● **Work item**:
Starting at the first line of the listing below, repeat each line up to and including the one containing "millions) | $ 1,942 |". Leave out pictures.

● **Records supplied**:
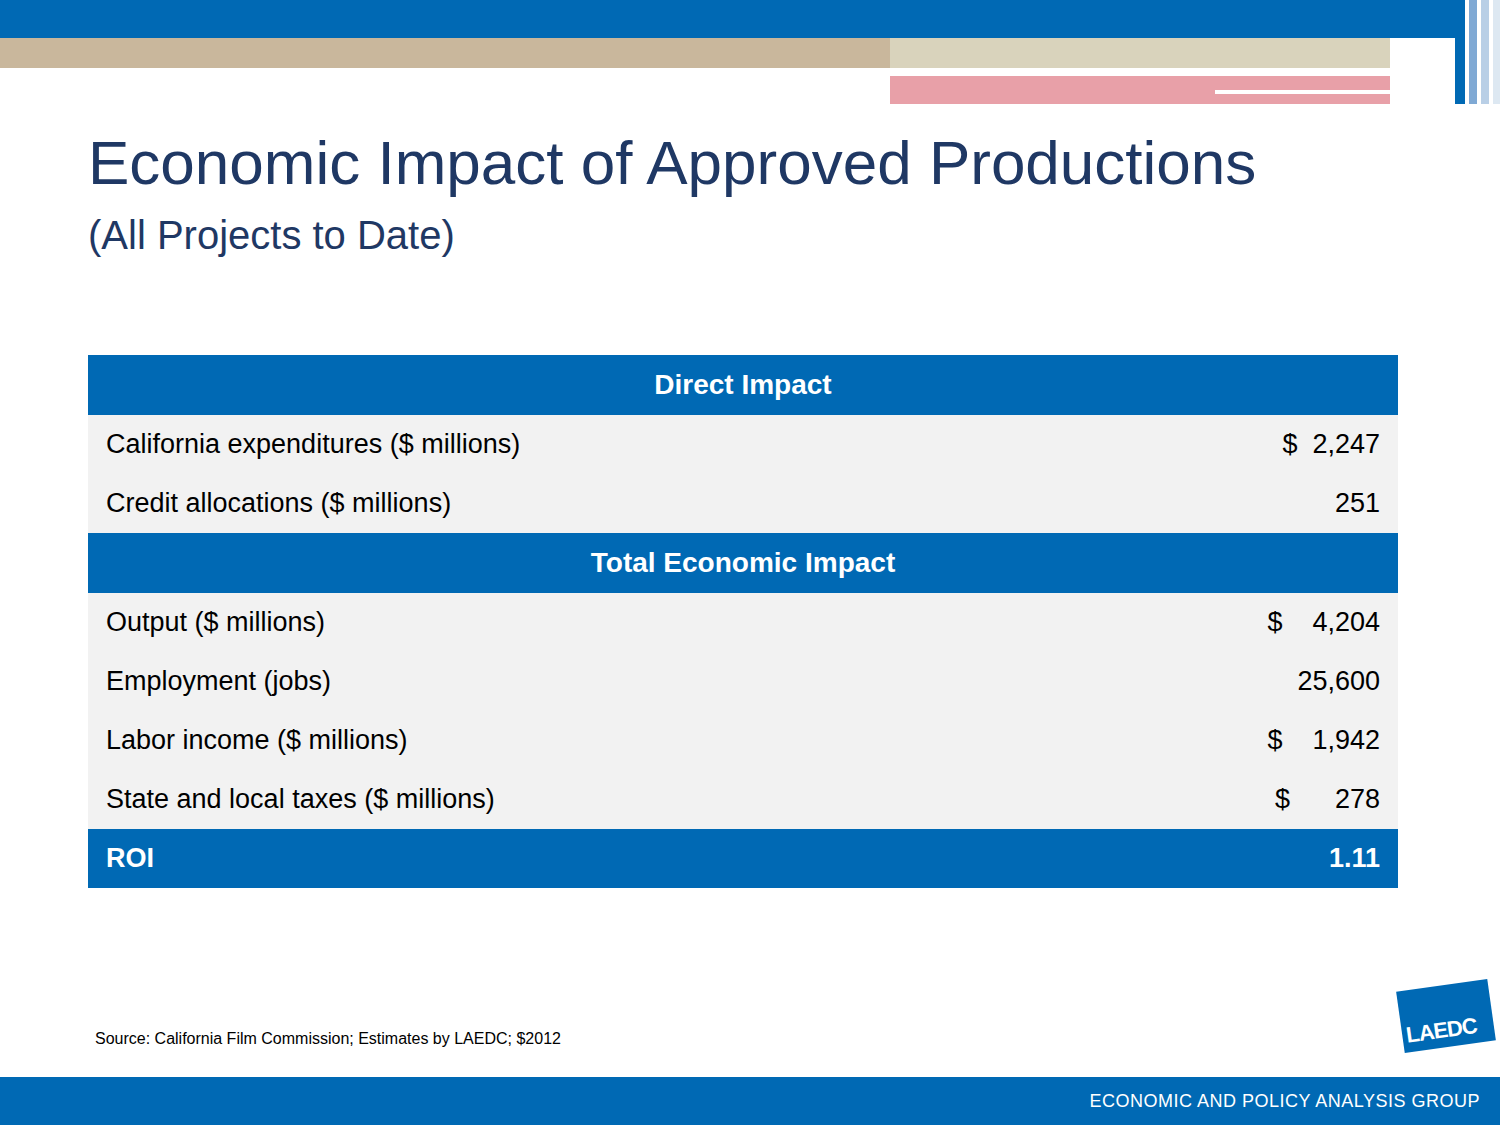Economic Impact of Approved Productions (All Projects to Date)
| Direct Impact |
| --- |
| California expenditures ($ millions) | $ 2,247 |
| Credit allocations ($ millions) | 251 |
| Total Economic Impact |
| Output ($ millions) | $ 4,204 |
| Employment (jobs) | 25,600 |
| Labor income ($ millions) | $ 1,942 |
| State and local taxes ($ millions) | $ 278 |
| ROI | 1.11 |
Source: California Film Commission; Estimates by LAEDC; $2012
LAEDC
ECONOMIC AND POLICY ANALYSIS GROUP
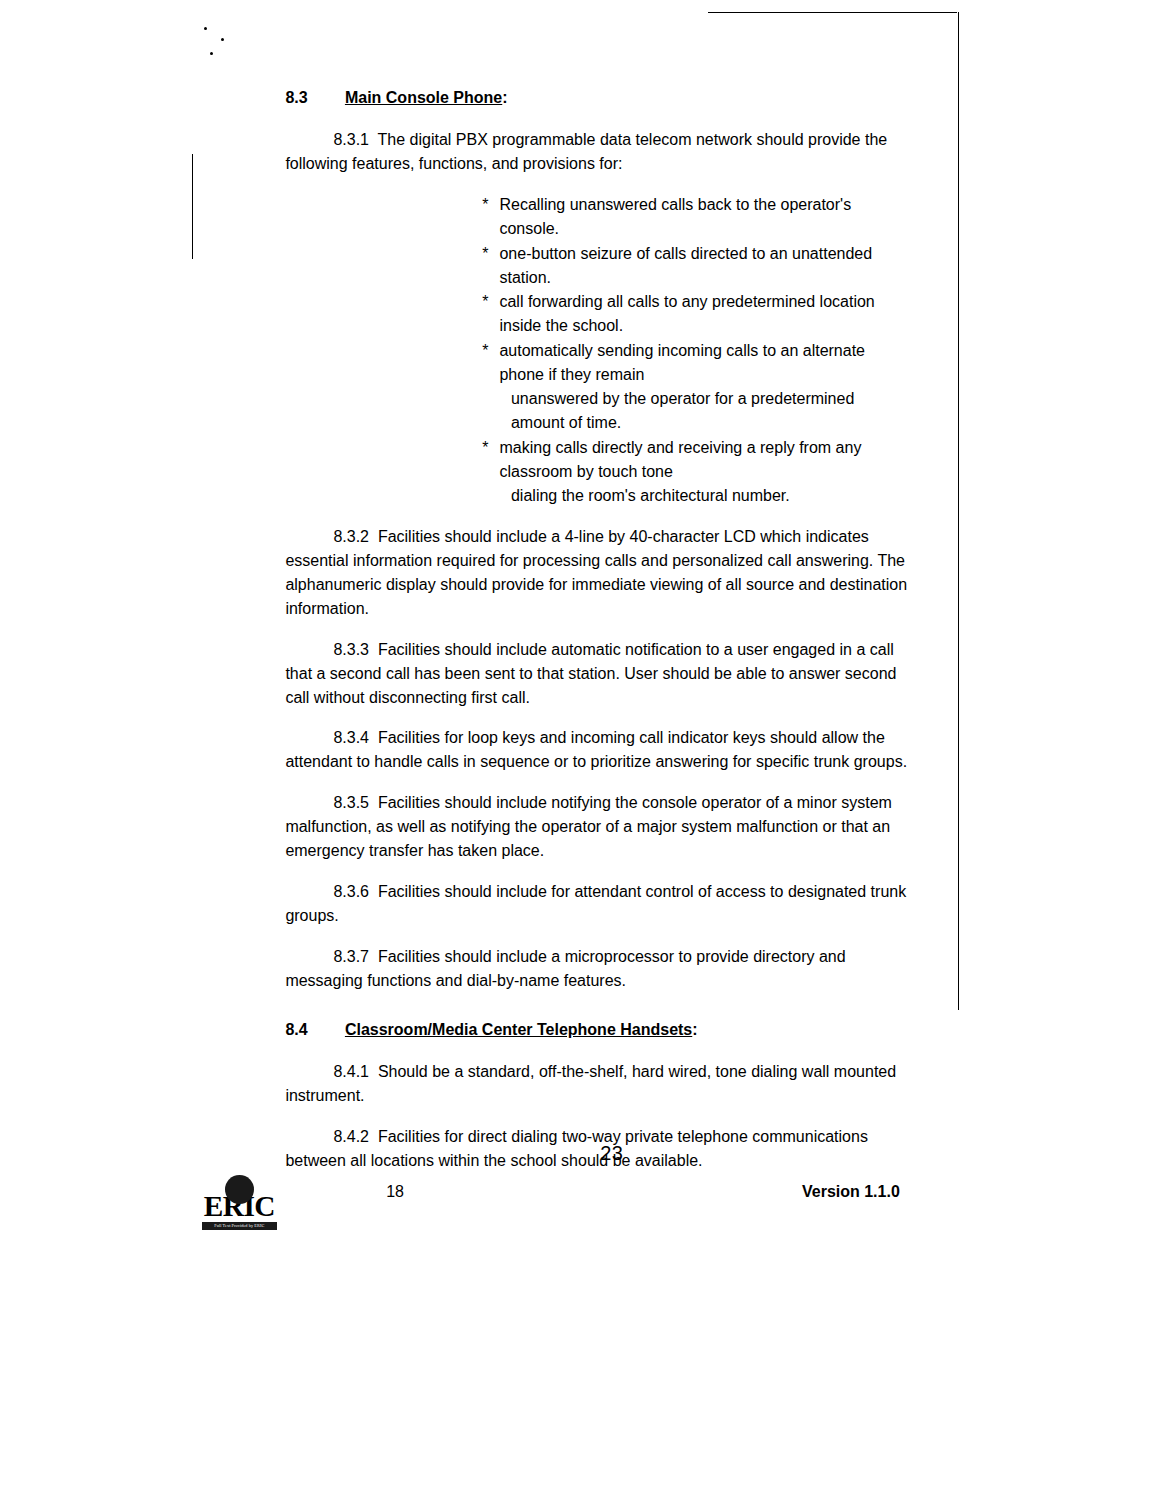8.3 Main Console Phone:
8.3.1 The digital PBX programmable data telecom network should provide the following features, functions, and provisions for:
Recalling unanswered calls back to the operator's console.
one-button seizure of calls directed to an unattended station.
call forwarding all calls to any predetermined location inside the school.
automatically sending incoming calls to an alternate phone if they remainunanswered by the operator for a predetermined amount of time.
making calls directly and receiving a reply from any classroom by touch tonedialing the room's architectural number.
8.3.2 Facilities should include a 4-line by 40-character LCD which indicates essential information required for processing calls and personalized call answering. The alphanumeric display should provide for immediate viewing of all source and destination information.
8.3.3 Facilities should include automatic notification to a user engaged in a call that a second call has been sent to that station. User should be able to answer second call without disconnecting first call.
8.3.4 Facilities for loop keys and incoming call indicator keys should allow the attendant to handle calls in sequence or to prioritize answering for specific trunk groups.
8.3.5 Facilities should include notifying the console operator of a minor system malfunction, as well as notifying the operator of a major system malfunction or that an emergency transfer has taken place.
8.3.6 Facilities should include for attendant control of access to designated trunk groups.
8.3.7 Facilities should include a microprocessor to provide directory and messaging functions and dial-by-name features.
8.4 Classroom/Media Center Telephone Handsets:
8.4.1 Should be a standard, off-the-shelf, hard wired, tone dialing wall mounted instrument.
8.4.2 Facilities for direct dialing two-way private telephone communications between all locations within the school should be available.
23
18
Version 1.1.0
ERIC
Full Text Provided by ERIC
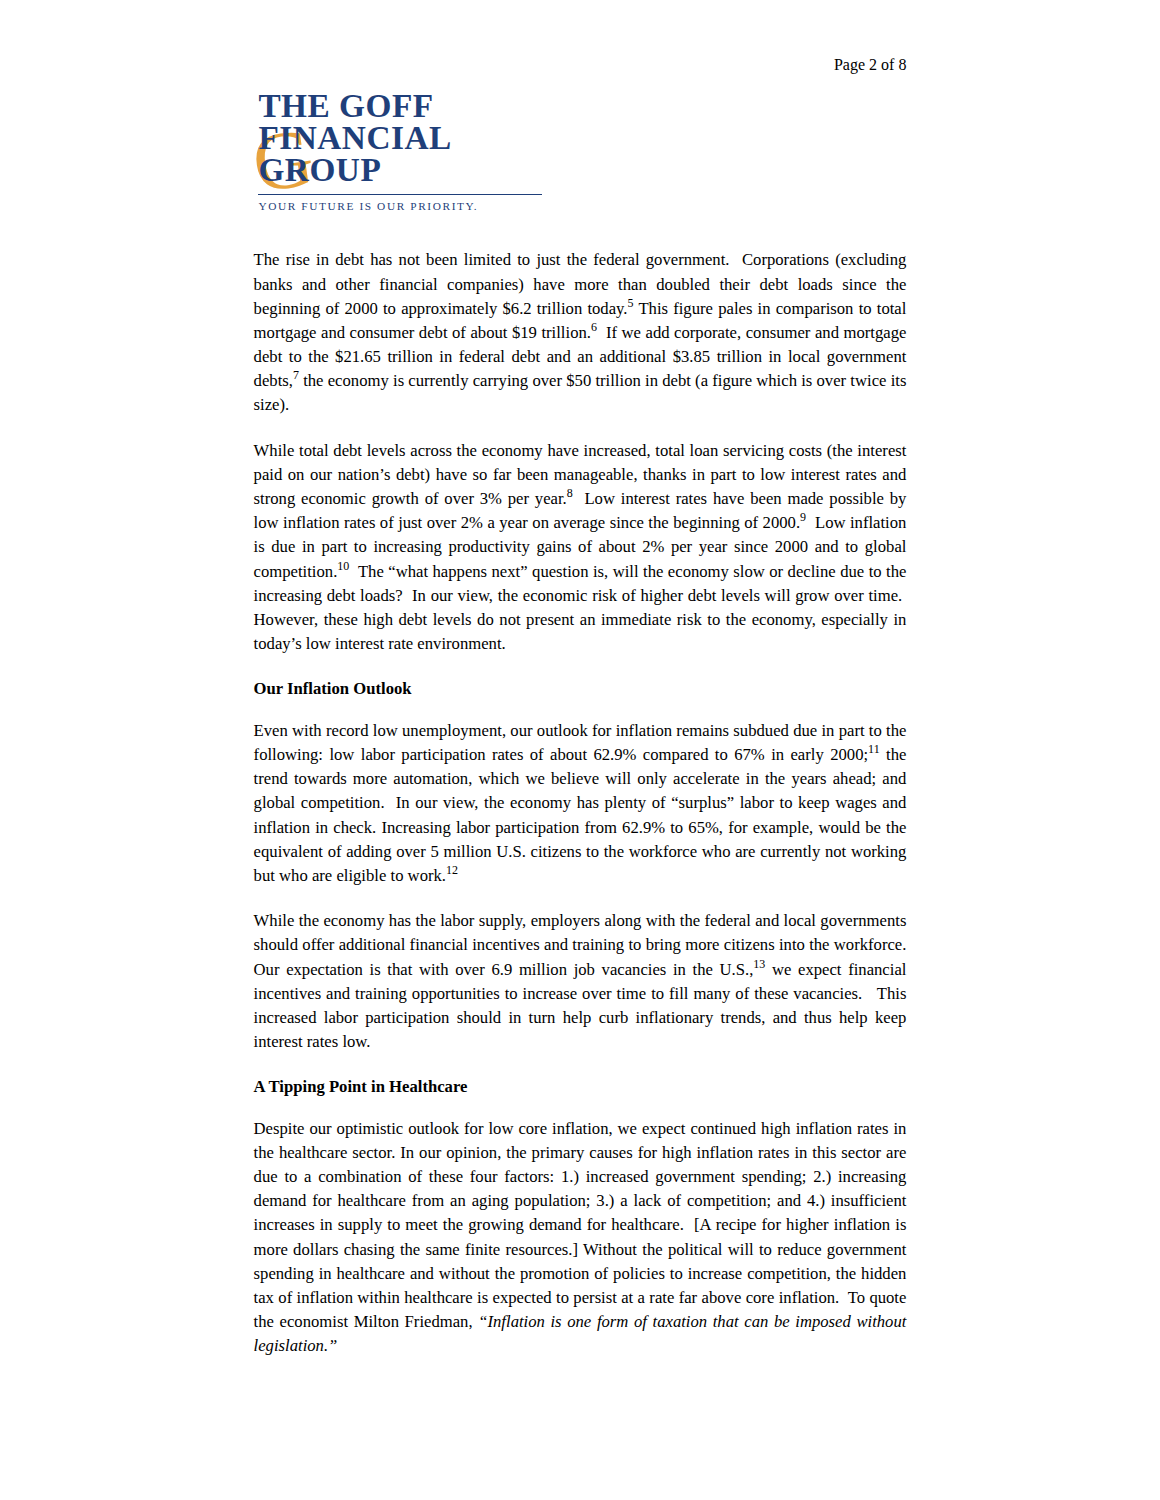Page 2 of 8
G The Goff Financial Group
Your future is our priority.
The rise in debt has not been limited to just the federal government. Corporations (excluding banks and other financial companies) have more than doubled their debt loads since the beginning of 2000 to approximately $6.2 trillion today.5 This figure pales in comparison to total mortgage and consumer debt of about $19 trillion.6 If we add corporate, consumer and mortgage debt to the $21.65 trillion in federal debt and an additional $3.85 trillion in local government debts,7 the economy is currently carrying over $50 trillion in debt (a figure which is over twice its size).
While total debt levels across the economy have increased, total loan servicing costs (the interest paid on our nation’s debt) have so far been manageable, thanks in part to low interest rates and strong economic growth of over 3% per year.8 Low interest rates have been made possible by low inflation rates of just over 2% a year on average since the beginning of 2000.9 Low inflation is due in part to increasing productivity gains of about 2% per year since 2000 and to global competition.10 The “what happens next” question is, will the economy slow or decline due to the increasing debt loads? In our view, the economic risk of higher debt levels will grow over time. However, these high debt levels do not present an immediate risk to the economy, especially in today’s low interest rate environment.
Our Inflation Outlook
Even with record low unemployment, our outlook for inflation remains subdued due in part to the following: low labor participation rates of about 62.9% compared to 67% in early 2000;11 the trend towards more automation, which we believe will only accelerate in the years ahead; and global competition. In our view, the economy has plenty of “surplus” labor to keep wages and inflation in check. Increasing labor participation from 62.9% to 65%, for example, would be the equivalent of adding over 5 million U.S. citizens to the workforce who are currently not working but who are eligible to work.12
While the economy has the labor supply, employers along with the federal and local governments should offer additional financial incentives and training to bring more citizens into the workforce. Our expectation is that with over 6.9 million job vacancies in the U.S.,13 we expect financial incentives and training opportunities to increase over time to fill many of these vacancies. This increased labor participation should in turn help curb inflationary trends, and thus help keep interest rates low.
A Tipping Point in Healthcare
Despite our optimistic outlook for low core inflation, we expect continued high inflation rates in the healthcare sector. In our opinion, the primary causes for high inflation rates in this sector are due to a combination of these four factors: 1.) increased government spending; 2.) increasing demand for healthcare from an aging population; 3.) a lack of competition; and 4.) insufficient increases in supply to meet the growing demand for healthcare. [A recipe for higher inflation is more dollars chasing the same finite resources.] Without the political will to reduce government spending in healthcare and without the promotion of policies to increase competition, the hidden tax of inflation within healthcare is expected to persist at a rate far above core inflation. To quote the economist Milton Friedman, “Inflation is one form of taxation that can be imposed without legislation.”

● **Task answer**:
Economic Impact of Approved Productions (All Projects to Date)
| Direct Impact |
| --- |
| California expenditures ($ millions) | $ 2,247 |
| Credit allocations ($ millions) | 251 |
| Total Economic Impact |
| Output ($ millions) | $ 4,204 |
| Employment (jobs) | 25,600 |
| Labor income ($ millions) | $ 1,942 |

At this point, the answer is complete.